The shoots/binding subresource is used to bind a Shoot to a Seed. On creation of shoot clusters, the scheduler updates the binding automatically if an appropriate seed cluster is available. Only an operator with necessary RBAC can update this binding manually. This can be done by changing the .spec.seedName of the shoot. However, if a different seed is already assigned to the shoot, this will trigger a control-plane migration. For required steps, Please see Triggering the Migration.

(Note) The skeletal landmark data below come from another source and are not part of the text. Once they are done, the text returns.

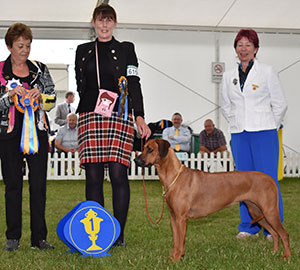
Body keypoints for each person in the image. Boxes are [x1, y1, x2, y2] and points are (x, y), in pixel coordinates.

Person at [75, 4, 151, 247]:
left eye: (109, 20)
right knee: (93, 176)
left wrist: (138, 115)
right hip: (90, 114)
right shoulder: (83, 50)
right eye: (100, 20)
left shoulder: (127, 49)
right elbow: (81, 84)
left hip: (119, 114)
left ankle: (118, 234)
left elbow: (134, 81)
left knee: (119, 173)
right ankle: (98, 233)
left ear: (115, 23)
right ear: (94, 23)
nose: (104, 25)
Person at [220, 28, 288, 240]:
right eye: (240, 44)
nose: (243, 49)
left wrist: (269, 126)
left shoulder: (267, 71)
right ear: (235, 49)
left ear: (256, 48)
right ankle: (248, 227)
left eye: (248, 45)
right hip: (240, 135)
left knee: (267, 182)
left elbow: (280, 105)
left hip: (265, 134)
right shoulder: (228, 76)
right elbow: (225, 105)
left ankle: (272, 229)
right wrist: (236, 123)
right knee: (243, 183)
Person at [0, 23, 56, 251]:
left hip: (38, 134)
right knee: (12, 185)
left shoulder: (40, 69)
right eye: (20, 46)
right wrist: (9, 95)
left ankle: (39, 238)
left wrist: (41, 96)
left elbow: (52, 99)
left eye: (28, 45)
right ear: (10, 46)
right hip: (9, 136)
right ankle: (13, 237)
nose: (25, 50)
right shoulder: (0, 71)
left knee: (38, 186)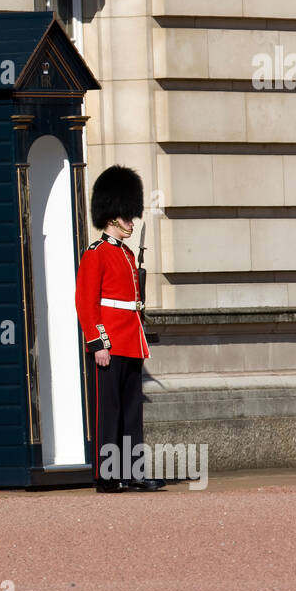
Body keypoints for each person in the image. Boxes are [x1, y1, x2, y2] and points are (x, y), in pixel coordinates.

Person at [75, 165, 165, 494]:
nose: (131, 223)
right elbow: (86, 303)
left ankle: (133, 471)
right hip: (109, 343)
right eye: (126, 217)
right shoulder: (95, 254)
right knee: (108, 411)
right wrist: (98, 343)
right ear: (111, 217)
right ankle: (108, 475)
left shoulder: (127, 254)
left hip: (130, 339)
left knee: (131, 412)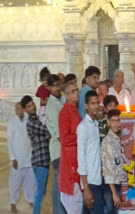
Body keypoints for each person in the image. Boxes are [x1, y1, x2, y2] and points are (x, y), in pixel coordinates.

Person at [21, 95, 50, 214]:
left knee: (42, 192)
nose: (32, 107)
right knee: (39, 192)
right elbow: (47, 130)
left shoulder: (37, 118)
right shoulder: (31, 123)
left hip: (45, 159)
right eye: (29, 106)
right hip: (40, 161)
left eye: (32, 104)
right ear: (25, 110)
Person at [77, 91, 104, 214]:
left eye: (97, 102)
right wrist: (86, 188)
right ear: (86, 106)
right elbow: (81, 159)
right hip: (91, 182)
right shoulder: (83, 128)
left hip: (97, 179)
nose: (96, 106)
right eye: (92, 103)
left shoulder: (95, 124)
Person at [59, 83, 83, 214]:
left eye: (77, 90)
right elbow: (65, 139)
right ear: (67, 95)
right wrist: (81, 137)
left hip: (76, 159)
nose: (77, 93)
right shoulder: (65, 112)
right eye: (73, 91)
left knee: (74, 200)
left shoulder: (74, 110)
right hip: (70, 162)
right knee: (75, 198)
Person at [7, 102, 35, 213]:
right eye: (16, 108)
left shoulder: (30, 120)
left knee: (30, 181)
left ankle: (30, 199)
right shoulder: (12, 122)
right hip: (17, 159)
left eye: (20, 108)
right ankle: (13, 203)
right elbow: (9, 141)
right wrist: (12, 158)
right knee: (14, 182)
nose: (18, 110)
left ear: (24, 109)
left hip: (29, 157)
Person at [45, 74, 66, 214]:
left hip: (62, 149)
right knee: (59, 185)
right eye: (55, 86)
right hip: (58, 150)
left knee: (61, 185)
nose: (58, 88)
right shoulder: (52, 105)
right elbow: (59, 134)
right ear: (50, 88)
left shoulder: (59, 101)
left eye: (59, 85)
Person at [101, 109, 124, 214]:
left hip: (118, 182)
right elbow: (107, 170)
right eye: (113, 121)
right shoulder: (107, 142)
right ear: (108, 122)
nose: (116, 123)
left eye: (118, 120)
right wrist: (114, 193)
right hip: (111, 186)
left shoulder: (119, 138)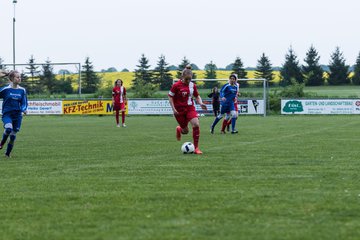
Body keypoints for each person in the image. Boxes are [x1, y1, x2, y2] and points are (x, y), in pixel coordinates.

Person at [168, 65, 207, 154]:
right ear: (182, 77)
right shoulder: (176, 85)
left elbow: (197, 96)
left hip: (190, 108)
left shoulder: (192, 86)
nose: (188, 81)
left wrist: (200, 103)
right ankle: (179, 129)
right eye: (186, 79)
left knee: (196, 124)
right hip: (179, 110)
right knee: (185, 131)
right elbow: (170, 97)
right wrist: (173, 109)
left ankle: (196, 148)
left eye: (190, 79)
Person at [0, 70, 28, 158]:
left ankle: (7, 154)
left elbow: (24, 103)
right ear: (12, 79)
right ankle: (1, 144)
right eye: (17, 77)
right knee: (8, 129)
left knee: (12, 136)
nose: (19, 78)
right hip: (7, 114)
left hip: (18, 116)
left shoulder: (22, 90)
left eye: (20, 77)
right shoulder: (5, 89)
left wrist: (24, 109)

seedSelector field in the Shoot specification

Similar to the .spec.nodeSelector field in Pods, the Shoot specification has an optional .spec.seedSelector field. It allows the user to provide a label selector that must match the labels of Seeds in order to be scheduled to one of them. The labels on Seeds are usually controlled by Gardener administrators/operators - end users cannot add arbitrary labels themselves. If provided, the Gardener Scheduler will only consider those seeds as "suitable" whose labels match those provided in the .spec.seedSelector of the Shoot.

By default only seeds with the same provider than the shoot are selected. By adding a providerTypes field to the seedSelector a dedicated set of possible providers (* means all provider types) can be selected.

Ensuring seeds capacity for shoots is not exceeded

Seeds have a practical limit of how many shoots they can accommodate. Exceeding this limit is undesirable as the system performance will be noticeably impacted. Therefore, the scheduler ensures that a seed's capacity for shoots is not exceeded by taking into account a maximum number of shoots that can be scheduled onto a seed.

This mechanism works as follows:

  • The gardenlet is configured with certain resources and their total capacity (and, for certain resources, the amount reserved for Gardener), see /example/20-componentconfig-gardenlet.yaml. Currently, the only such resource is the maximum number of shoots that can be scheduled onto a seed.
  • The gardenlet seed controller updates the capacity and allocatable fields in Seed status with the capacity of each resource and how much of it is actually available to be consumed by shoots. The allocatable value of a resource is equal to capacity minus reserved.
  • When scheduling shoots, the scheduler filters out all candidate seeds whose allocatable capacity for shoots would be exceeded if the shoot is scheduled onto the seed.

Failure to determine a suitable seed

In case the scheduler fails to find a suitable seed, the operation is being retried with exponential backoff.

Current Limitation / Future Plans

  • Azure has unfortunately a geographically non-hierarchical naming pattern and does not start with the continent. This is the reason why we will exchange the implementation of the MinimalDistance strategy with a more suitable one in the future.